12. The system of claim 11, wherein displaying the one or more first attribute indicators comprises plotting the one or more first attribute indicators on the seismic image at or near a point in the seismic image from which the one or more characteristics of the one or more first attribute indicators are determined.
13. The system of claim 11, wherein the one or more characteristics further comprise a dimensional size of the one or more first attribute indicators.
14. The system of claim 13, wherein:
the one or more first attribute indicators comprise one or more line segments, the dimensional size comprising a length of the one or more line segments; or
the one or more first attribute indicators comprise one or more ellipsoids, the dimensional size comprising at least two semi-axes of the one or more ellipsoids.

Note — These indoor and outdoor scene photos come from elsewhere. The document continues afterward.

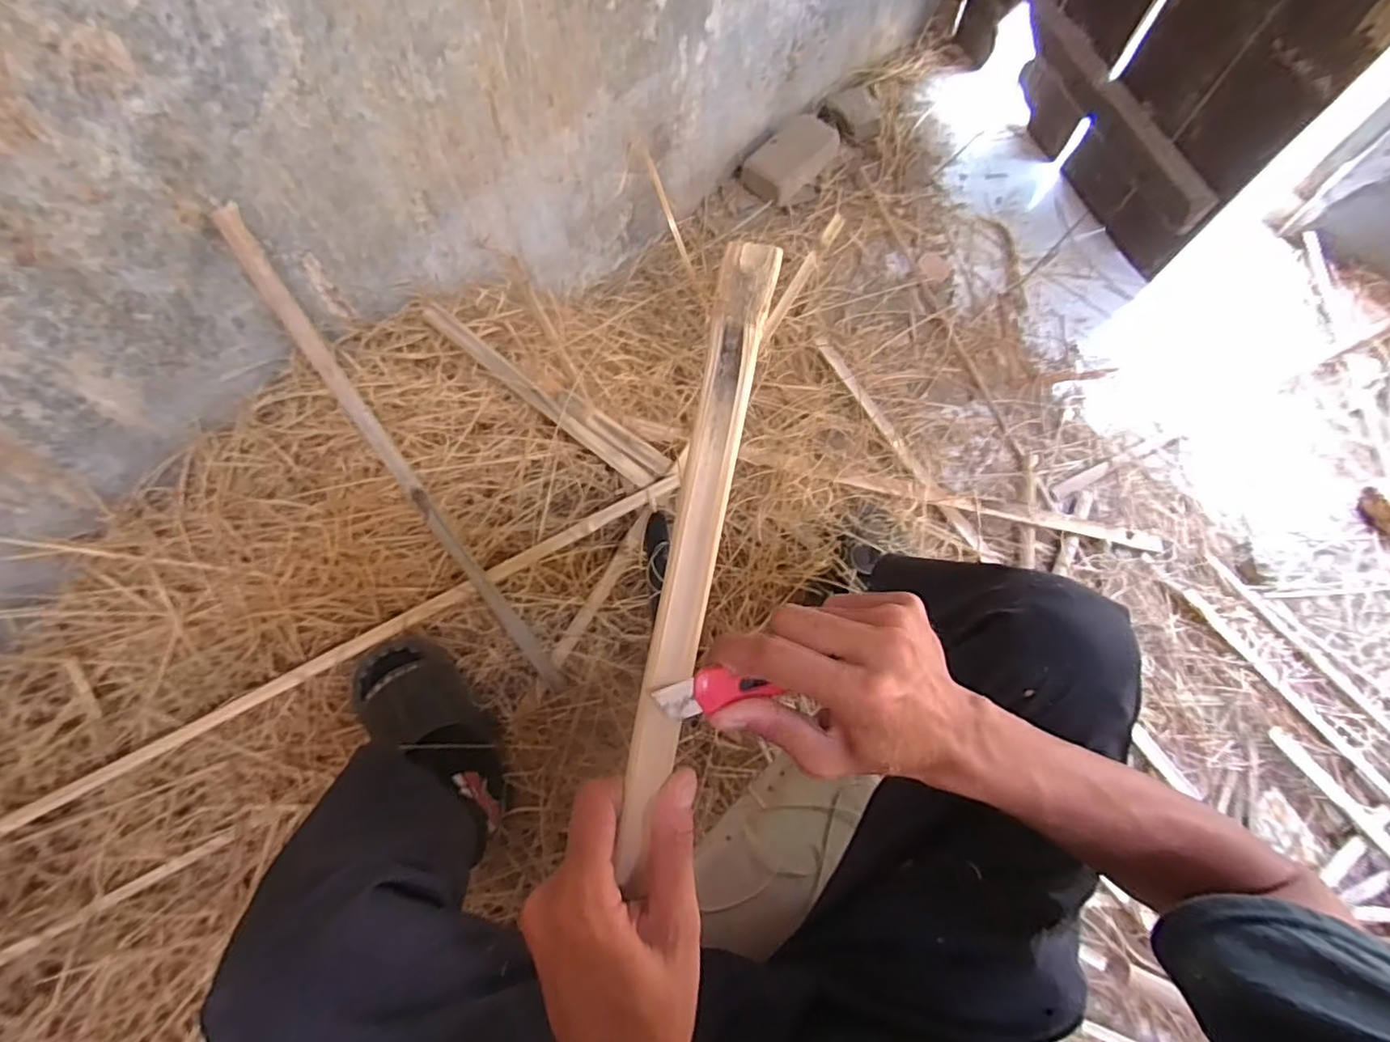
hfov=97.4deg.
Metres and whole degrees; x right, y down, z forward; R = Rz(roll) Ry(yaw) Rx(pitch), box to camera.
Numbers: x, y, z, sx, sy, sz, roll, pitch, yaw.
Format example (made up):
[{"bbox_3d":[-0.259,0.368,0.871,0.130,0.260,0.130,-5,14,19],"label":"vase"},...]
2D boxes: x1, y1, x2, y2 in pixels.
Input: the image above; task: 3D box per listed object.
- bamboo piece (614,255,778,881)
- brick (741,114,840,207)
[{"bbox_3d":[-0.003,0.025,0.284,0.022,0.008,0.295,12,97,4],"label":"bamboo piece"},{"bbox_3d":[0.199,-0.756,1.278,0.119,0.052,0.220,39,74,12],"label":"brick"}]

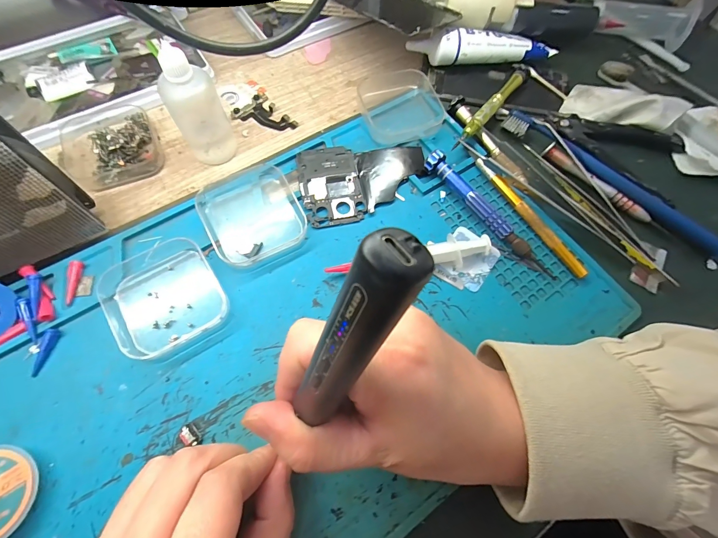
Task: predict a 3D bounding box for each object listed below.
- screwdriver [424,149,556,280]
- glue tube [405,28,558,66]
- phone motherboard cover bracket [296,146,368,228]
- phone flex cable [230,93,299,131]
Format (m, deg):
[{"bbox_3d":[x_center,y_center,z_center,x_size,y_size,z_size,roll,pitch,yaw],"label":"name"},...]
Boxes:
[{"bbox_3d":[0.095,-0.041,0.240,0.012,0.018,0.121,-40,75,-17],"label":"screwdriver"},{"bbox_3d":[0.112,-0.198,0.298,0.133,0.031,0.020,-6,69,-5],"label":"glue tube"},{"bbox_3d":[-0.021,-0.063,0.250,0.045,0.007,0.065,-12,69,-8],"label":"phone motherboard cover bracket"},{"bbox_3d":[-0.081,-0.128,0.278,0.036,0.004,0.046,-40,75,-17],"label":"phone flex cable"}]

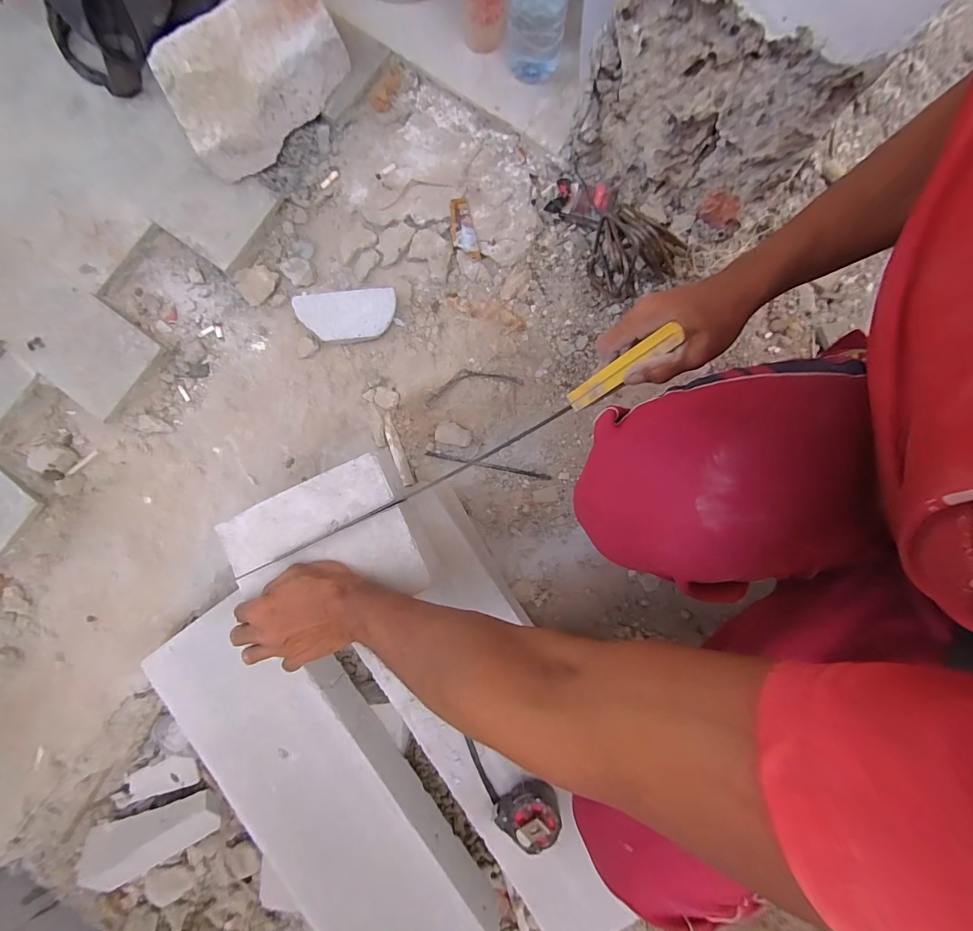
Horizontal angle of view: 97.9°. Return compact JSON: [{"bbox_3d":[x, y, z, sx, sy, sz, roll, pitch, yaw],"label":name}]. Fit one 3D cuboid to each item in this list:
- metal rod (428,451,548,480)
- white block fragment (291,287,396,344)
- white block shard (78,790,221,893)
[{"bbox_3d":[0.002,0.000,0.684,0.200,0.013,0.008,12,79,1],"label":"metal rod"},{"bbox_3d":[-0.222,-0.237,0.679,0.153,0.034,0.074,-8,93,-3],"label":"white block fragment"},{"bbox_3d":[-0.541,0.605,0.690,0.189,0.061,0.099,-22,80,-5],"label":"white block shard"}]

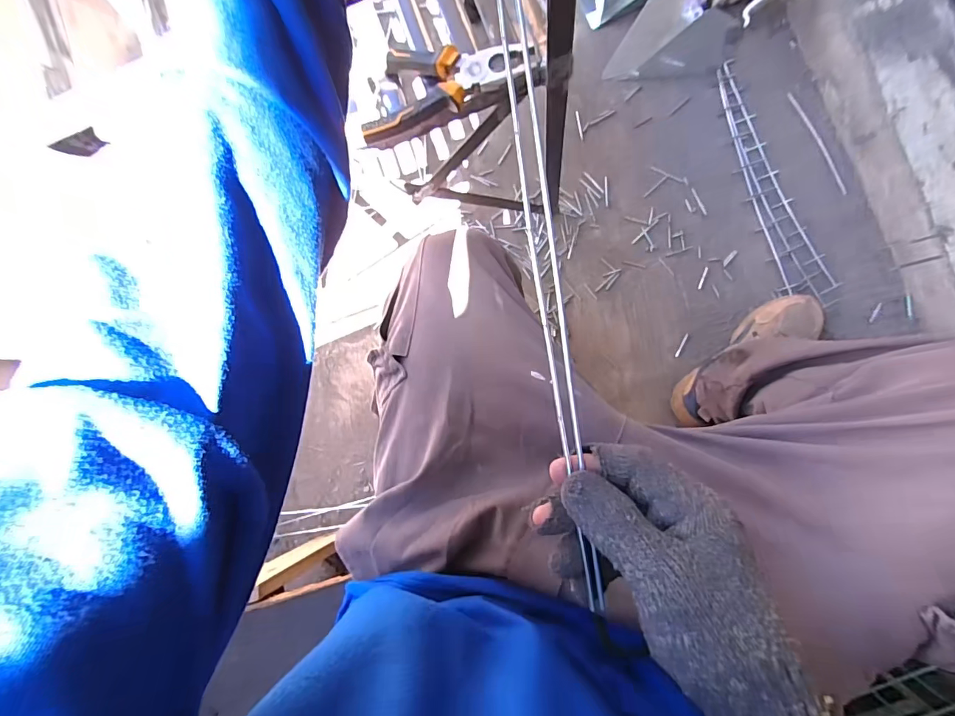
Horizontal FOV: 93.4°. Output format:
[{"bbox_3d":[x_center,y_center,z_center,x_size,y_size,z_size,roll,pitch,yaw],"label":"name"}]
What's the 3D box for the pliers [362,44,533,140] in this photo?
[{"bbox_3d":[-0.033,-0.254,0.409,0.156,0.016,0.067,-12,86,4],"label":"pliers"}]

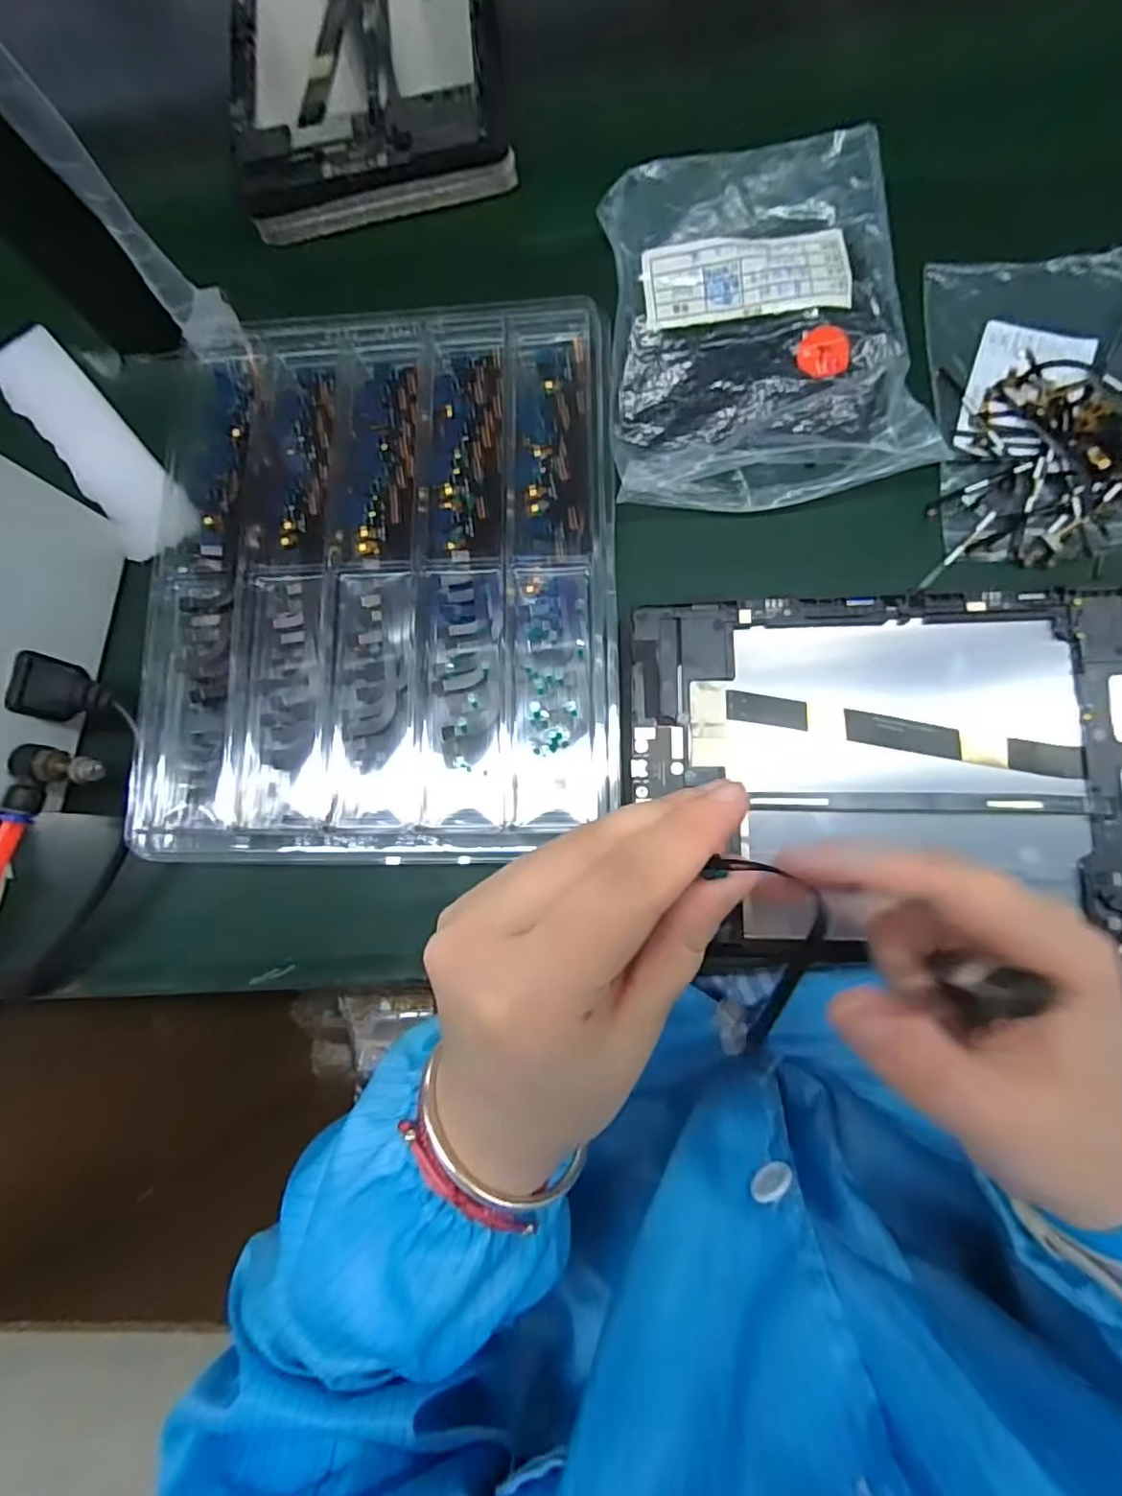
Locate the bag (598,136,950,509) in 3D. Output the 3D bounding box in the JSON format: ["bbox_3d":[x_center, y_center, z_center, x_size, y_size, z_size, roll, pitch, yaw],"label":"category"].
[{"bbox_3d":[0.093,-0.205,0.297,0.140,0.021,0.174,-7,79,4],"label":"bag"}]

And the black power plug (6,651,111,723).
[{"bbox_3d":[-0.243,-0.027,0.299,0.023,0.031,0.029,14,82,8],"label":"black power plug"}]

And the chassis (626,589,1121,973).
[{"bbox_3d":[0.149,0.010,0.251,0.237,0.007,0.151,-1,82,6],"label":"chassis"}]

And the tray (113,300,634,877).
[{"bbox_3d":[-0.087,-0.085,0.294,0.221,0.019,0.270,-2,82,4],"label":"tray"}]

15. The system of claim 11, wherein:
the first seismic attribute comprises dip; and
determining the one or more characteristics of the one or more attribute indicators comprises:
determining a first dimensional size based on a dominant dip; and
determining a second dimensional size based on a residual dip, or a quality metric calculated based on a combination of the dominant dip and the residual dip.
16. The system of claim 11, wherein obtaining the first seismic attribute comprises:
obtaining data representing a velocity field based on the seismic data and data representing a dip field based on the seismic data, the dip field comprising a primary dip;
decomposing the velocity field into at least a direction perpendicular to the primary dip; and
estimating velocity variation in one or more directions non-perpendicular to the primary dip based on an anisotropic approximation of the subterranean volume,
wherein displaying the one or more first indicators comprises displaying a velocity field indicator oriented parallel to a v-fast direction.
17. The system of claim 11, further comprising:
obtaining data representing a second seismic attribute based on the seismic data;
determining one or more characteristics of one or more second attribute indicators based on the second seismic attribute; and
displaying the one or more second attribute indicators in combination with the one or more first attribute indicators and the seismic image.
18. The system of claim 17, wherein the one or more second attribute indicators are at least partially embedded within the one or more first attribute indicators.
19. A non-transitory computer-readable medium storing instructions that, when executed by at least one processor of a computing system, cause the computing system to perform operations, the operations comprising:
obtaining data representing a seismic image based on seismic data of at least a portion of a subterranean volume;
obtaining data representing a first seismic attribute calculated based on the seismic data;
determining one or more characteristics of one or more first attribute indicators based on the first seismic attribute, wherein at least one of the one or more characteristics comprises an orientation of the one or more first attribute indicators; and
displaying the one or more first attribute indicators in combination with the seismic image.
20. The media of claim 19, wherein displaying the one or more first attribute indicators comprises plotting the one or more first attribute indicators on the seismic image at or near a point in the seismic image from which the one or more characteristics of the one or more first attribute indicators are determined.